Baroness Hamwee: My Lords, I hope I may add a further point. I may be asking the same question slightly differently. Are military air movements transferable into the commercial sector?
Lord Whitty: My Lords, they are not covered by the same planning permissions. There is not an existing planning authority permission for military movements. Therefore, one cannot transfer one to the other in that sense. In any case there are no military movements from Alconbury at the moment. I hope I have answered the point made by the noble Baroness, Lady Hamwee. In answer to the noble Baroness, Lady Blatch, as I understand it the original proposition included provision for air freight. That was withdrawn. The current application does not include air freight. If it were given the go-ahead, it would require a new application if air freight were to be reinstated. We are not at that point. As far as I understand the position, Huntingdon District
Council has not received any application relating to air freight. It would require a new application, were that to be the case.With regard to RAF Manston, the position there is different again in that civil air transport has existed at Manston since 1965 and both the Isle of Thanet and Kent planning authorities are in favour of that development.

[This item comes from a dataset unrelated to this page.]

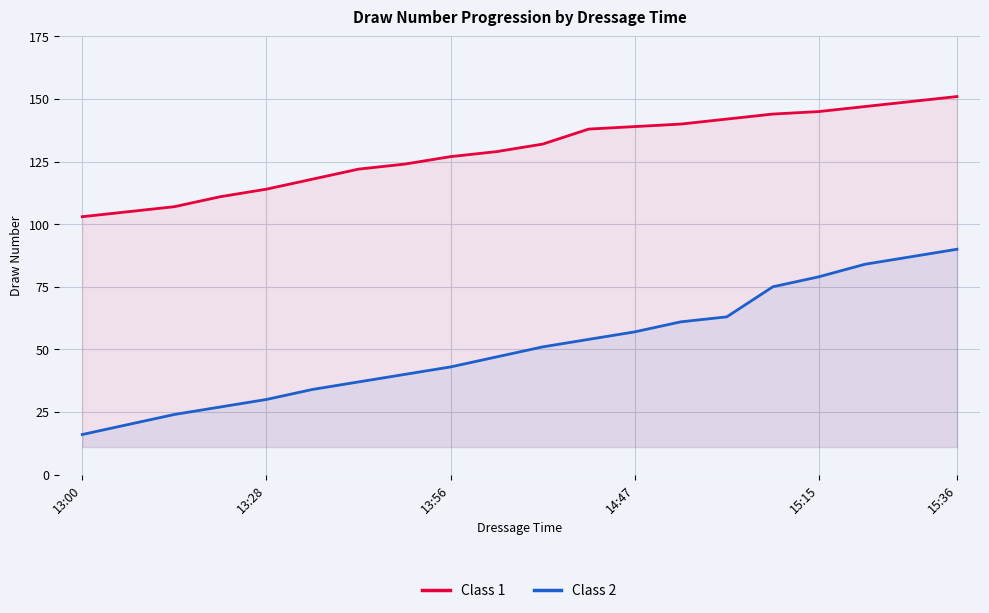

Count the number of data series in this chart.

2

We are not dealing with a single situation. The position is different in all those three sites, and I suspect that it is different in regard to the other sites too.

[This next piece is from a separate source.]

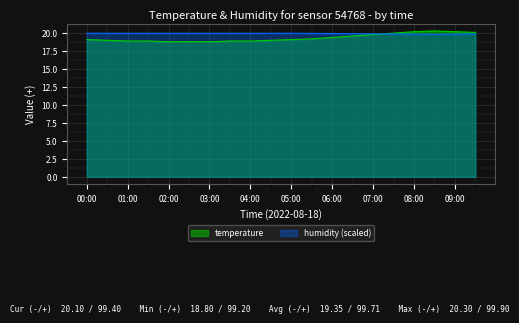

What is the label of the 14th point from the left?

06:30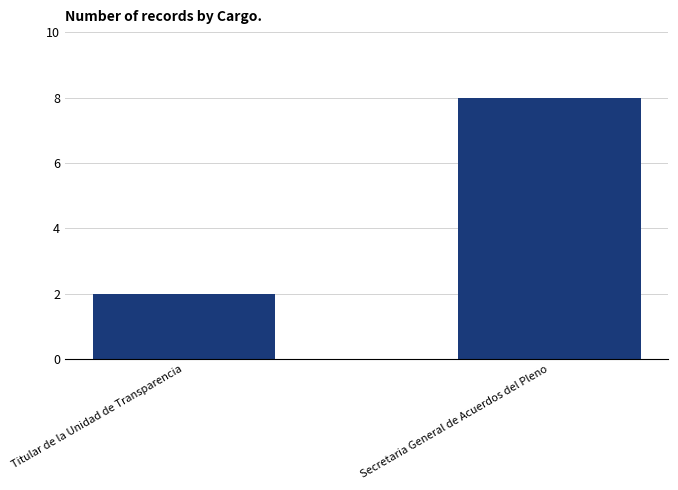

What position from the right is Secretaria General de Acuerdos del Pleno?

1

A number of noble Lords have referred to intervention by the Secretary of State and indeed have called for intervention by the Secretary of State. I say in answer to the noble Baroness, Lady Hamwee, that the policy has not changed in terms of intervention but we use the call-in power sparingly and exceptionally, as indeed did Secretaries of State under the previous government. The level of call-in is roughly the same as in the equivalent period before the election. But in this as in other areas we shall consider the role of the Secretary of State at the end of this process. The noble Lord, Lord Northbourne, also asked whether the Secretary of State would intervene in relation to noise levels. That is a complex area and I should be grateful if the noble Lord will allow me to write to him on that point.
I have gone over my allotted time, even allowing for the time spent on interventions. We believe that the planning process is essentially sound in that it allows local authorities--the democracy that the noble Baroness, Lady Ludford, asked for--to operate in the first instance. However, we believe that some substantial streamlining should be considered, particularly in relation to projects such as Terminal 5 which are of national infrastructure importance. As noble Lords will know, my honourable friend Dick Caborn is engaged in substantial consultation on the future of planning procedures in that and other areas.

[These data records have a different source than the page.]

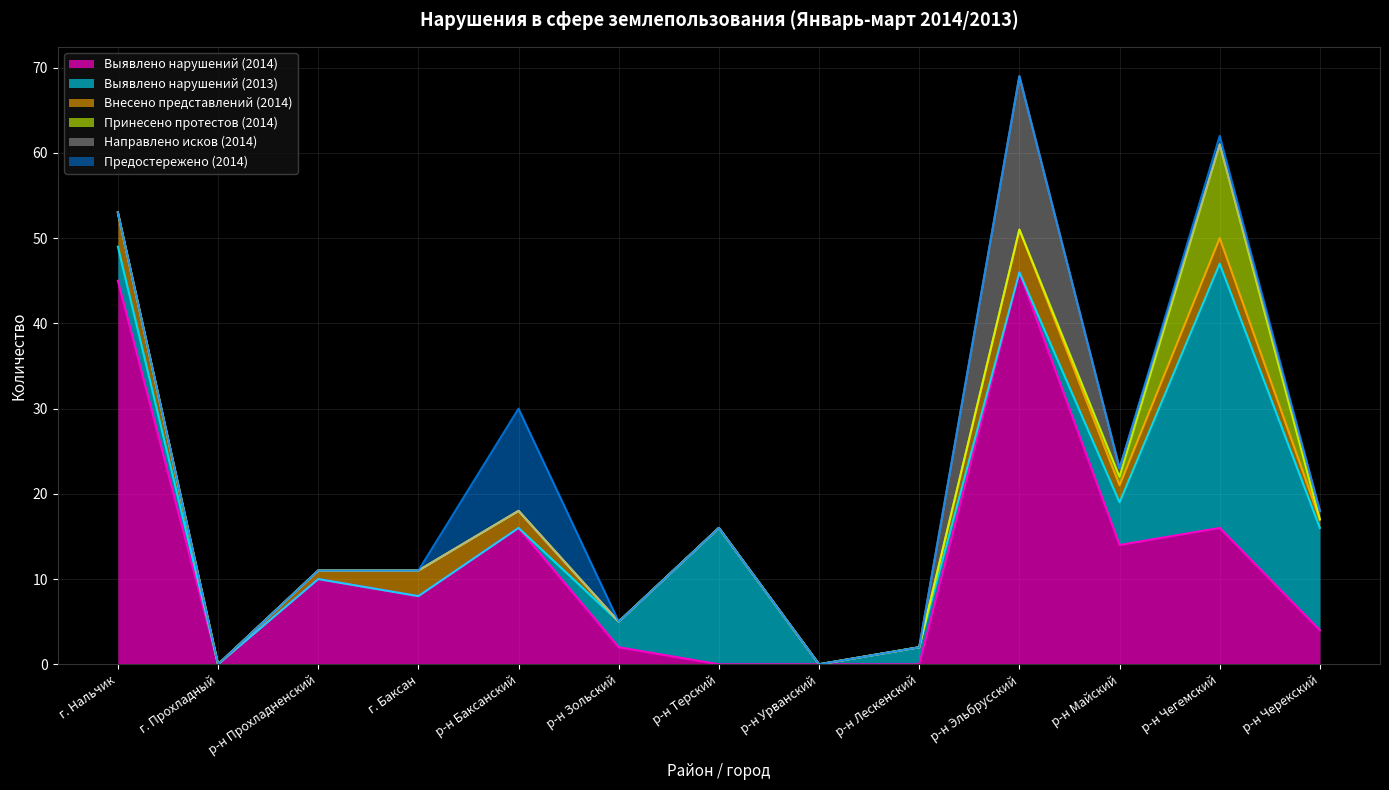

Reading left to right, transcribe all the data shown in this chart.

Выявлено нарушений (2014): 45	0	10	8	16	2	0	0	0	46	14	16	4
Выявлено нарушений (2013): 4	0	0	0	0	3	16	0	2	0	5	31	12
Внесено представлений (2014): 4	0	1	3	2	0	0	0	0	5	2	3	1
Принесено протестов (2014): 0	0	0	0	0	0	0	0	0	0	1	11	0
Направлено исков (2014): 0	0	0	0	0	0	0	0	0	18	1	0	1
Предостережено (2014): 0	0	0	0	12	0	0	0	0	0	0	1	0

As regards the specific Question that has been asked, we believe that the local planning process is a sensible one. We believe it could be improved. We have to wait for the outcome of the Terminal 5 inquiry before we can finalise any overall national airports policy. I trust noble Lords will understand that position. I trust noble Lords will also understand that as regards the specific questions that were raised, my right honourable friend the Deputy Prime Minister will need to reserve his position in case he is called upon in a quasi-judicial role at the end of that process.
Lord Marlesford: My Lords, before the noble Lord sits down, are the Government prepared to contemplate the possibility that before state-owned land, particularly military land, is disposed of, the environmental implications of what it might be used for will be considered in a disposal so that there is not the risk that developers think they will get permission for something, which they subsequently do not obtain and that that thought adds to the pressure for inappropriate environmental development?
Lord Whitty: My Lords, I have tried to indicate that as regards the MoD's approach to disposals--I trust this would apply to other state-owned land--while considering maximising its return on the land it should also engage with the local authority to indicate what the
planning requirements ought to be in relation to development on that land. That would obviously include environmental issues, noise issues and also economic development issues.